Tudo começou com movimentos inteligentes das pernas, passos fortes para frente e para trás, ao ritmo do funk brasileiro. Depois, entram os movimentos de break dance, samba, capoeira, frevo ou que estivesse por perto.
O passinho, um estilo de dança criado nos anos 2000 por crianças das favelas do Rio de Janeiro, foi declarado Patrimônio Cultural Imaterial pelos deputados do estado do Rio de Janeiro em março, reconhecendo uma expressão cultural nascida nos bairros populares.
Os criadores do passinho eram crianças com muita flexibilidade e sem problemas nas articulações. Eles começaram a experimentar novos movimentos em casa e passaram a mostrá-los em festas de funk nas comunidades e, o mais importante, a compartilhá-los na Internet.
No início das redes sociais, os jovens colocavam vídeos de suas últimas coreografias no Orkut e no YouTube, e o estilo começou a se espalhar para outras favelas. Nasceu então uma cena competitiva e os jovens copiavam e aprendiam com os melhores dançarinos.
“O passinho na minha vida é a base de tudo que eu tenho”, disse o dançarino e coreógrafo Walcir de Oliveira, 23 anos, em entrevista. “É onde consigo ganhar a vida e posso mostrar para as pessoas a minha alegria e desabafar, sabe? É onde eu me sinto feliz, bem”.
O produtor brasileiro Julio Ludemir ajudou a captar esse espírito e a descobrir talentos organizando “batalhas de passinho” no início dos anos 2010. Nestes eventos, os jovens mostravam os seus passos perante um júri que selecionava os vencedores.
O festival “Out of Doors”, no Lincoln Center de Nova York, acolheu um desses duelos em 2014, dando ao público americano uma amostra dos passos brasileiros. O Passinho ultrapassou as fronteiras das favelas e se desvinculou das festas de funk, muitas vezes associadas ao crime. Os dançarinos começaram a aparecer na televisão convencional e ganharam destaque durante a cerimônia de abertura dos Jogos Olímpicos Rio 2016.
Ludemir descreve o estilo como uma expressão da “antropofagia” brasileira, o conceito modernista de canibalizar elementos de outras culturas para produzir algo novo.

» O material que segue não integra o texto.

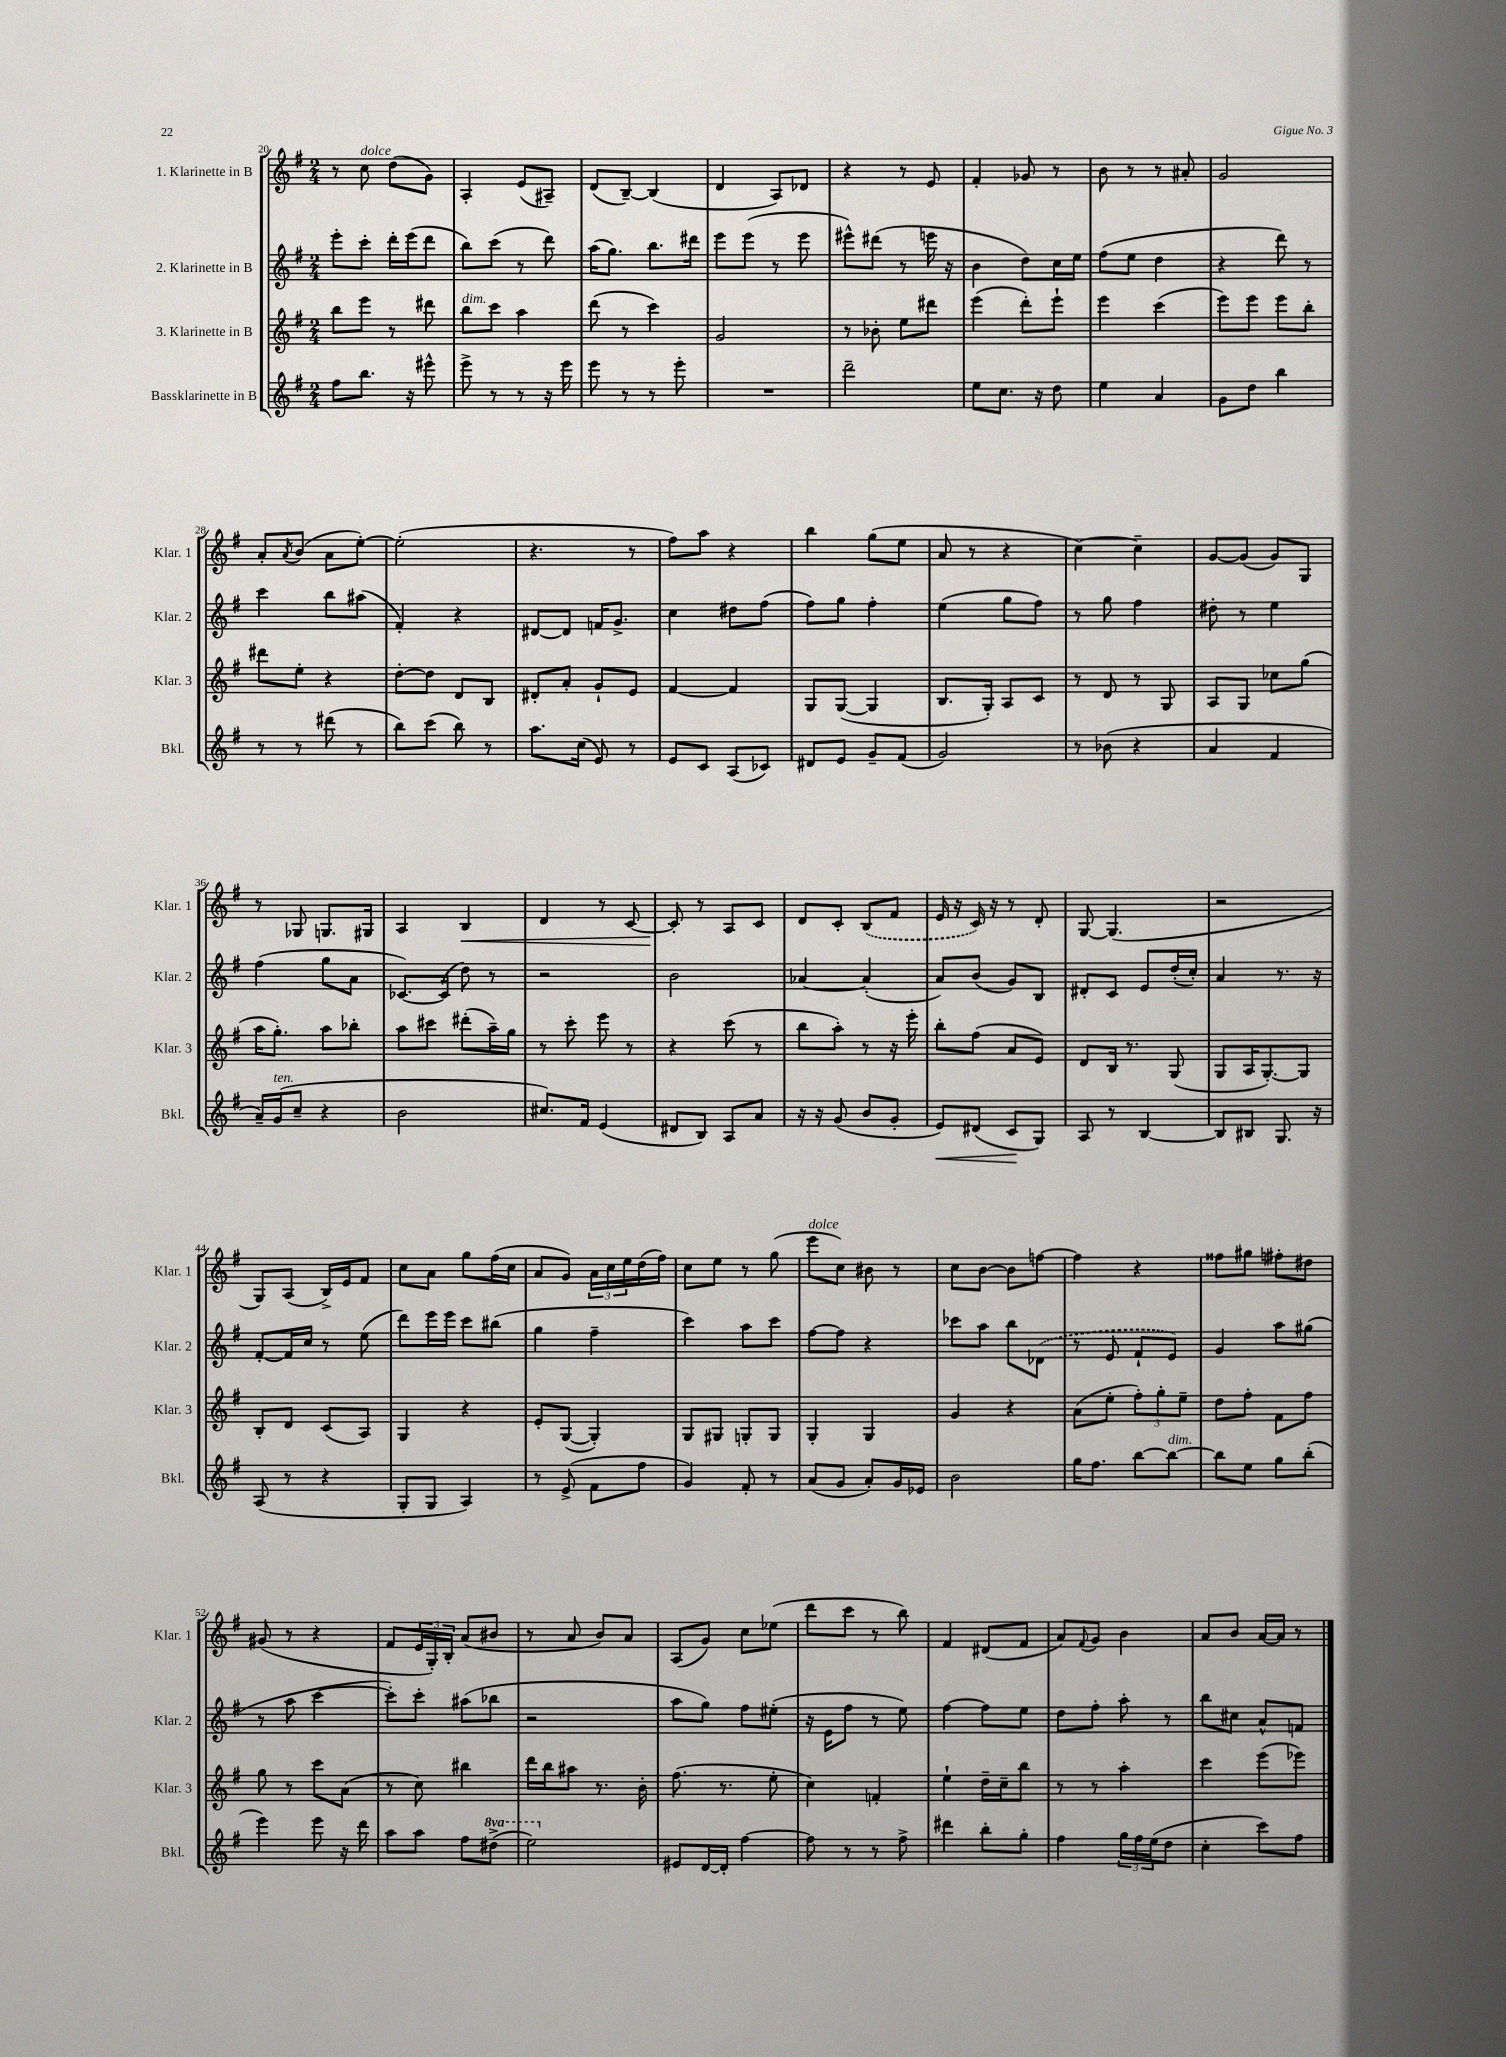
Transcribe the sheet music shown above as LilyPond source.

<<
\new StaffGroup <<
\new Staff = "s0" \with { instrumentName = "1. Klarinette in B" shortInstrumentName = "Klar. 1" } {
    \clef treble \key g \major \numericTimeSignature \time 2/4
    r8 c''8^\markup { \italic "dolce" } d''8( g'8) |
    a4-. e'8( ais8--) |
    d'8( b8~--) b4( |
    d'4 a8) des'8 |
    r4 r8 e'8 |
    fis'4-. ges'8 r8 |
    b'8 r8 r8 ais'8-. |
    g'2 |
    a'8-. \acciaccatura { a'8 } b'8( a'8 e''8~-.) |
    e''2-.( |
    r4. r8 |
    fis''8) a''8 r4 |
    b''4 g''8( e''8 |
    a'8 r8 r4 |
    c''4~) c''4-- |
    g'8~ g'8( g'8) g8 |
    r8 ges8 g8. gis16 |
    a4 b4\< |
    d'4 r8 c'8~ |
    c'8-.\! r8 a8 c'8 |
    d'8 c'8-. \once \slurDashed b8( fis'8 |
    e'16 r16 c'16) r16 r8 d'8-. |
    g8~ g4.( |
    r2 |
    g8) a8( b16->) e'16 fis'8 |
    c''8 a'8 g''8 fis''16( c''16 |
    a'8 g'8) \tuplet 3/2 { a'16 c''16 e''16 } d''16( fis''16) |
    c''8 e''8 r8 g''8( |
    e'''8^\markup { \italic "dolce" } c''8) bis'8 r8 |
    c''8 b'8~ b'8 f''8~ |
    f''4 r4 |
    fisis''8 gis''8 fis''8-. dis''8 |
    gis'8( r8 r4 |
    fis'8 \tuplet 3/2 { e'16 g16-.) b16-. } a'8( bis'8 |
    r8 a'8 b'8) a'8 |
    a8( g'8) c''8 ees''8( |
    d'''8 c'''8 r8 b''8) |
    fis'4 dis'8( fis'8 |
    a'8) \appoggiatura { fis'8 } g'8 b'4 |
    a'8 b'8 a'16~ a'16 r8 \bar "|." |
}
\new Staff = "s1" \with { instrumentName = "2. Klarinette in B" shortInstrumentName = "Klar. 2" } {
    \clef treble \key g \major \numericTimeSignature \time 2/4
    e'''8-. c'''8-. d'''16-. e'''16( d'''8 |
    b''8) c'''8( r8 d'''8) |
    a''16( g''8.) b''8. dis'''16 |
    e'''8 e'''8( r8 e'''8 |
    eis'''8-^) dis'''8( r8 e'''16 r16 |
    b'4 d''8) c''16 e''16 |
    fis''8( e''8 d''4 |
    r4 d'''8) r8 |
    c'''4 b''8 ais''8( |
    fis'4-.) r4 |
    dis'8~ dis'8 f'16 g'8.-> |
    c''4 dis''8 fis''8( |
    fis''8) g''8 fis''4-. |
    e''4( g''8 fis''8) |
    r8 g''8 fis''4 |
    dis''8-. r8 e''4 |
    fis''4( g''8 a'8 |
    ces'8.~) ces'16( d''8) r8 |
    r2 |
    b'2 |
    aes'4~ aes'4-.( |
    a'8) b'8( g'8) b8 |
    dis'8-. c'8 e'8 d''16-.( c''16-.) |
    a'4 r8. r16 |
    fis'8~-. fis'16 c''16 r8 e''8( |
    d'''8) e'''16 e'''16 c'''8 bis''8( |
    g''4 fis''4-- |
    c'''4) a''8 c'''8 |
    fis''8~ fis''8 r4 |
    ces'''8 a''8 b''8 \once \slurDashed des'8( |
    r8 e'8 fis'8-! e'8) |
    g'4 a''8 gis''8( |
    r8 a''8 c'''4~ |
    c'''8-.) c'''8-. ais''8( bes''8 |
    r2 |
    a''8 g''8) fis''8 eis''8-.( |
    r16 e'16 fis''8 r8 e''8) |
    fis''4~ fis''8 e''8 |
    d''8 fis''8-. a''8-. r8 |
    b''8 cis''8 a'8-^ f'8 \bar "|." |
}
\new Staff = "s2" \with { instrumentName = "3. Klarinette in B" shortInstrumentName = "Klar. 3" } {
    \clef treble \key g \major \numericTimeSignature \time 2/4
    b''8 e'''8 r8 dis'''8 |
    b''8^\markup { \italic "dim." } c'''8 a''4 |
    d'''8( r8 c'''4) |
    g'2 |
    r8 bes'8-. e''8 dis'''8 |
    e'''4( d'''8-.) e'''8-! |
    e'''4 c'''4( |
    e'''8) e'''8 e'''8 b''8-. |
    dis'''8 e''8-. r4 |
    d''8~-. d''8 d'8 b8 |
    dis'8-. a'8-. g'8-! e'8 |
    fis'4~ fis'4 |
    g8 g8~( g4 |
    b8. g16-.) a8 c'8 |
    r8 d'8 r8 g8 |
    a8 g8 ces''8 g''8( |
    a''16 g''8.-.) a''8 bes''8-. |
    a''8 cis'''8 dis'''8-.( a''16--) g''16 |
    r8 c'''8-. e'''8 r8 |
    r4 c'''8( r8 |
    b''8 a''8-.) r8 r16 e'''16-. |
    b''8-. fis''8( a'8 e'8) |
    d'8 b16 r8. g8( |
    g8 a16 g8.~-.) g8 |
    b8-. d'8 c'8( a8) |
    g4 r4 |
    e'8-. g8~( g4-.) |
    g8 gis8 g8-. g8 |
    g4-. g4 |
    g'4 r4 |
    a'8( e''8-. \tuplet 3/2 { fis''8-.) g''8-. e''8-- } |
    d''8 fis''8-. fis'8 fis''8 |
    g''8 r8 c'''8 a'8( |
    r8 c''8) bis''4 |
    d'''16 b''16 ais''8 r8. b'16-. |
    fis''8.( r8. e''8-. |
    c''4) f'4-. |
    e''4-! d''16-- c''16-- b''8 |
    r8 r8 a''4-. |
    c'''4 e'''8( ees'''8) \bar "|." |
}
\new Staff = "s3" \with { instrumentName = "Bassklarinette in B" shortInstrumentName = "Bkl." } {
    \clef treble \key g \major \numericTimeSignature \time 2/4 \set Staff.ottavationMarkups = #ottavation-simple-ordinals
    fis''8 b''8. r16 eis'''8-^ |
    e'''8-> r8 r8 r16 e'''16 |
    e'''8 r8 r8 e'''8-. |
    R2 |
    d'''2-- |
    e''8 c''8. r16 d''8 |
    e''4 a'4 |
    g'8 d''8 b''4 |
    r8 r8 dis'''8( r8 |
    b''8) c'''8( b''8) r8 |
    a''8. c''16( e'8) r8 |
    e'8 c'8 a8( ces'8) |
    dis'8 e'8 g'8-- fis'8( |
    g'2) |
    r8 bes'8( r4 |
    a'4 fis'4 |
    a'16--) g'16^\markup { \italic "ten." }( c''8-- r4 |
    b'2 |
    cis''8.) fis'16 e'4( |
    dis'8 b8) a8 a'8 |
    r16 r16 g'8( b'8 g'8-. |
    e'8\<) dis'8( c'8\! g8) |
    a8 r8 b4~ |
    b8 bis8 g8. r16 |
    a8( r8 r4 |
    g8-. g8 a4) |
    r8 e'8->( fis'8 fis''8 |
    g'4) fis'8-. r8 |
    a'8( g'8 a'8-.) g'16 ees'16 |
    b'2 |
    g''16 fis''8. b''8~ b''8~^\markup { \italic "dim." } |
    b''8 e''8 g''8 b''8-.( |
    e'''4) e'''8 r16 d'''16 |
    a''8 a''8 fis''8 \ottava #1 dis'''8->( |
    e'''2) \ottava #0 |
    eis'8 d'16~ d'16-. fis''4~ |
    fis''8 r8 r8 fis''8-> |
    dis'''4 b''8-. g''8-. |
    fis''4 \tuplet 3/2 { g''16 fis''16 e''16( } d''8 |
    c''4-. c'''8) fis''8 \bar "|." |
}
>>
>>
\layout { \context { \Score currentBarNumber = #20 } }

“O passinho é uma dança que absorve referências de todas as danças. É um cruzamento de influências culturais absorvidas pelos jovens da periferia enquanto se conectam com o mundo através das redes sociais”, afirma.
A dança também se tornou um meio para os jovens se movimentarem sem problemas entre comunidades controladas por gangues de traficantes rivais. Além de oferecer às pessoas da favela uma nova saída, longe da vida no crime ou do sonho muito comum de se tornar uma estrela de futebol.
O passinho foi declarado Patrimônio Estadual pela Assembleia Legislativa do Rio, via uma lei proposta pela deputada estadual Verônica Lima. A lei foi aprovada por unanimidade e sancionada no dia 7 de março. Em nota, Verônica Lima disse ser importante auxiliar a “descriminalizar o funk e as expressões artísticas dos jovens” nas favelas.
Ludemir diz que o reconhecimento desse patrimônio consolidará certamente a primeira geração de dançarinos de passinho como uma inspiração para os jovens das favelas.
Entre eles está Pablo Henrique Gonçalves, dançarino conhecido como Pablinho Fantástico, que venceu uma batalha de passinho em 2014 e criou um grupo chamado OZCrias, com quatro dançarinos nascidos e criados na Rocinha, a maior favela do Rio, assim como ele. O grupo ganha dinheiro se apresentando em festivais, eventos, teatros e programas de TV, e agradeceu o reconhecimento do patrimônio.
Outro grupo de dança é o Passinho Carioca, localizado no complexo de favelas da Penha, do outro lado da cidade. Uma de suas diretoras, Nayara Costa, disse em entrevista que veio de uma família onde todos estavam envolvidos com o tráfico de drogas. O passinho a salvou desse destino e agora ela o utiliza para auxiliar os jovens, além de ensinar qualquer pessoa interessada em aprender.
“Hoje dou aulas para pessoas de 60 anos, o passinho é para todos”, diz Costa. “O passinho, tal como mudou a minha vida, vai continuar a mudar a vida dos outros”.